Regardless of LeBron's assurances, flawed Cavs face uphill climb to NBA Finals
LeBron James and the Cavaliers, as presently constituted, are flawed. They are unstable at the point guard position, shallow on the front line, and thin in the middle. The only excess they have is a "glut of redundant role players." AP

CHICAGO - With a players' age average of 30.3, they are the oldest team in the NBA. Some of their mainstays - Dwyane Wade and Kyle Korver, both 36, and Channing Frye, 34 - are so past their prime they belong in a museum.

Ranked 29th among 30 teams in defensive efficiency, surrendering 109.3 points per 100 possessions according to ESPN, their defense has more dents than a golf ball.

They are not just losing games. They are getting crushed. Walloped by the Minnesota Timberwolves, 127-99, last January 8 and brutalized by the Toronto Raptors, 133-99, three days later. They were also creamed by the Portland Trail Blazers, 127-110, last January 2 in Cleveland, which made up for a very unhappy new year.

After bowing to the Golden State Warriors, 118-110, on Monday (Tuesday, Manila time) at the Quicken Loans Arena, they have lost four straight and nine of their last 12. With a 26-17 record, they are seven games behind the 34-11 Boston Celtics for the best record in the Eastern Conference.  

Their defense is inept. Their offense is predictable, craving for imagination. They are old and decrepit. And they are falling apart like broken down, well-worn shoes.

They are the Cleveland Cavaliers.

Oh, how the mighty has fallen.

The beast in the East for the last three years, the Cavs are now barely hanging on to third place, 3.5 games behind the No.2 Raptors (29-13) and leading the fourth-ranked Miami Heat (25-18) by just one game.  If the playoffs were to start today, Cleveland would have to go through Indiana in the first round, Toronto in the second round before facing Boston in the East Finals.

Only Joshua and the Israelites had a more treacherous path to the Promised Land.

But like a leader who doesn't want to admit that the walls are crumbling around his empire, LeBron James, the self-imposed Cavalier king, is playing it cool and told ESPN, "I like our effort tonight (against the Warriors). If we continue on that, going into our next few games, then I like where we are."

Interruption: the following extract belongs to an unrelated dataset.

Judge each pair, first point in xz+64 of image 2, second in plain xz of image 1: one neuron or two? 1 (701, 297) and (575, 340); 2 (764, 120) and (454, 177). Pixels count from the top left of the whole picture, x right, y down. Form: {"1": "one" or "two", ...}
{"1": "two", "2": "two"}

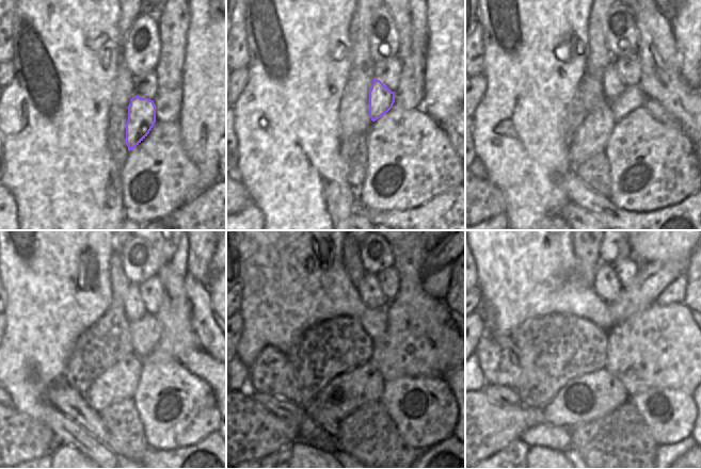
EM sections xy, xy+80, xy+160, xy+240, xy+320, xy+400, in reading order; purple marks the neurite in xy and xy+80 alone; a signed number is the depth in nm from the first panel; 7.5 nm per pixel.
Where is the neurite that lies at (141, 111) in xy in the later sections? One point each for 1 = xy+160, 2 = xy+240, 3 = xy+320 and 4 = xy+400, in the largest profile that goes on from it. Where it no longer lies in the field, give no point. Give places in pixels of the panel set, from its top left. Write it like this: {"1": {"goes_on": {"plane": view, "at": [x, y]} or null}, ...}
{"1": {"goes_on": {"plane": "xy+160", "at": [614, 86]}}, "2": {"goes_on": {"plane": "xy+240", "at": [134, 308]}}, "3": {"goes_on": {"plane": "xy+320", "at": [369, 290]}}, "4": {"goes_on": {"plane": "xy+400", "at": [607, 286]}}}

Besides being a regular season MVP,  NBA Finals MVP and perennial All-Star, LeBron deserves a few more titles: Spin Doctor and Denial-in-Chief.

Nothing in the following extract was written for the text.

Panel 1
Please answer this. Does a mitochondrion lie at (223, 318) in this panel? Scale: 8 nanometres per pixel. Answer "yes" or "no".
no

IF YOU ARE BLIND AS A BAT and believe in what LeBron is saying, then Santa Claus is real. To paraphrase the late Daniel Patrick Moynihan, the great former United States senator and diplomat, we are all entitled to our own opinion, but not our own facts.

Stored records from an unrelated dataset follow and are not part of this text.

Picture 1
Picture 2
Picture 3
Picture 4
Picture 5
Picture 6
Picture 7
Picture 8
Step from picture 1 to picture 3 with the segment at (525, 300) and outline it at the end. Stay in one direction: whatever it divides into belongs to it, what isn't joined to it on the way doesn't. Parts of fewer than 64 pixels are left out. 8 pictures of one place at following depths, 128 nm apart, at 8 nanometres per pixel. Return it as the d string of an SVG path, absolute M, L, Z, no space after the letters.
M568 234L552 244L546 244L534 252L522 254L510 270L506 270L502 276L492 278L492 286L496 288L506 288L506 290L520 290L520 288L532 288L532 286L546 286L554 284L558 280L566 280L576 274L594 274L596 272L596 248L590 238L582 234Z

The truth is, the Cavaliers, as presently constituted, are flawed. They are unstable at the point guard position, shallow on the front line, and thin in the middle. The only excess they have is a "glut of redundant role players," per anonymous team sources who voiced their frustrations to multiple outlets including and The Athletic.

Indeed, the Cavs did have a streak of 18 wins in 19 games early this season, but that was a harvest poached with the aid of inferior teams. Against the top tier squads such Golden State, Houston, Minnesota, Toronto and Boston, the Cavaliers are a sorry 1-6.

Cleveland used to just waltz through the regular season as though it was an inconsequential speed bump on their march to the playoffs. They'd turn on the switch in April, crank up the gear in May, and then easily race to the NBA Finals in June.

There is no such guarantee this time. The switch is short-circuited, the power is lacking. And the sands of the hour glass are falling fast on 33-year old LeBron.

As a writer with an insatiable appetite for drama, I was so looking forward to a Warriors-Cavs NBA Finals showdown Part IV. But with turmoil fermenting in Cleveland, I'm beginning to warm up to the idea of Boston and Golden State shooting for all the marbles this year.

And so should you. 

NO QUICK FIX. To address some of their personnel woes, the Cavaliers can tinker a little bit before the February 3 trading deadline. But with the league's highest payroll at $137.08 million, they have little flexibility to do so.

I mean, how can you move J.R. Smith, who is making $13.2 million this season plus another $30.4 million until 2020 or Tristan Thompson, who rakes in $16.4 million this season plus another $36 million guaranteed in the ensuing two seasons?

The Cavs have acquired two draft picks in the Kyrie Irving trade but it would be prudent to hold on to those chips in case LeBron leaves (again) this July and a rebuilding becomes expedient and most imperative.

That being said, these Cavs are stuck with whatever working or malfunctioning pieces they have. But given his pride, his intensity and desire to win, LeBron is more than capable of pulling a rabbit off of his fedora and drag Cleveland to its fourth straight NBA Finals and his ninth overall.

Once they get there, though, the only thing they'll see is the shine of the Larry O'Brien trophy that the Warriors will be hoisting.